Despite his close relationship with Trump, Barletta's was unable to make that support translate to the 2018 race for U.S. Senate and lost by 13 percentage points to the incumbent, Democratic U.S. Sen. Bob Casey. After Barletta lost, he remained engaged with politics, getting involved with Trump’s unsuccessful reelection campaign in Pennsylvania.

Still, if he runs, Barletta would likely be considered the front-runner in what could be a crowded GOP primary next spring.

Gov. Tom Wolf, a Democrat, is constitutionally term-limited from serving a third term, leaving the governor's office without an incumbent running for the first time since 2010.

Attorney General Josh Shapiro is widely expected to seek the Democratic nomination, and his success in two statewide contests and fundraising prowess have given pause to other Democrats thinking of running for the office.

On the Republican side, U.S. Rep.

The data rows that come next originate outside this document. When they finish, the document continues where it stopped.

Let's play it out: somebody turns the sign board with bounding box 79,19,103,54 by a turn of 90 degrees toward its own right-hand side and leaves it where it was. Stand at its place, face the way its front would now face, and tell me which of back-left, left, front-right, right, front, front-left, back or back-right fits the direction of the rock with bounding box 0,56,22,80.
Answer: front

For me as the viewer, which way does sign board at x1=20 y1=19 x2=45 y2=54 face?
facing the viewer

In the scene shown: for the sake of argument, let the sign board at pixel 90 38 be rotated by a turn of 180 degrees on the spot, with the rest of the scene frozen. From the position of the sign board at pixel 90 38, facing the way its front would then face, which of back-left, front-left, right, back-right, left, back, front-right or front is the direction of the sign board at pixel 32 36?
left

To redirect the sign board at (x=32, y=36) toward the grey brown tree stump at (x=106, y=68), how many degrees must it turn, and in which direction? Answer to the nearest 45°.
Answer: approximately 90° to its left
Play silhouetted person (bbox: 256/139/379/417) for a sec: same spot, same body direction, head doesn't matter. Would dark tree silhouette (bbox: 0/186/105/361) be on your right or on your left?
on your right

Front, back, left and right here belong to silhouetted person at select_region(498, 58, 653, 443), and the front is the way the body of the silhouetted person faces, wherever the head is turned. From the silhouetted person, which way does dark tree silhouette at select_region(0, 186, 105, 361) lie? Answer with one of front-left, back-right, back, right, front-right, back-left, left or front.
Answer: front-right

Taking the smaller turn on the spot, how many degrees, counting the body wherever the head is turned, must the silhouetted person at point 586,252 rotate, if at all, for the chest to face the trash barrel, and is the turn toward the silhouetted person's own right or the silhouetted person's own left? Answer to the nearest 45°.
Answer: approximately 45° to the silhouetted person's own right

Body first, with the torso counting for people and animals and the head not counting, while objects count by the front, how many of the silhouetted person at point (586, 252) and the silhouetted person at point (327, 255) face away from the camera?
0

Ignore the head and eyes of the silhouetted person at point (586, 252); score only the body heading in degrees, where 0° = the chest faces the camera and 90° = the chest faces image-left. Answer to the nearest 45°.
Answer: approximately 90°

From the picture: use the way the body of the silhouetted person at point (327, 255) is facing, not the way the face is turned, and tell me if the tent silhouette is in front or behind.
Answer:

Dan Meuser — who succeeded Barletta in Congress and lives near Barletta — has said he is interested in running for governor, and the top federal prosecutor in Philadelphia appointed by Trump, William McSwain, has told Republican officials that he is seriously considering running for governor.

McSwain last month began Freedom PA, a political action committee to raise money.

Joe Gale, a Montgomery County commissioner, has said he is running, while freshman state Sen. Doug Mastriano from Franklin County and second-term state Sen. Dan Laughlin from Erie County have said they are considering running.

The name of former Lt. Gov. Jim Cawley, currently a vice president at Temple University, routinely comes up in Republican circles as a possible candidate, but Cawley himself has stayed quiet publicly about whether he will run.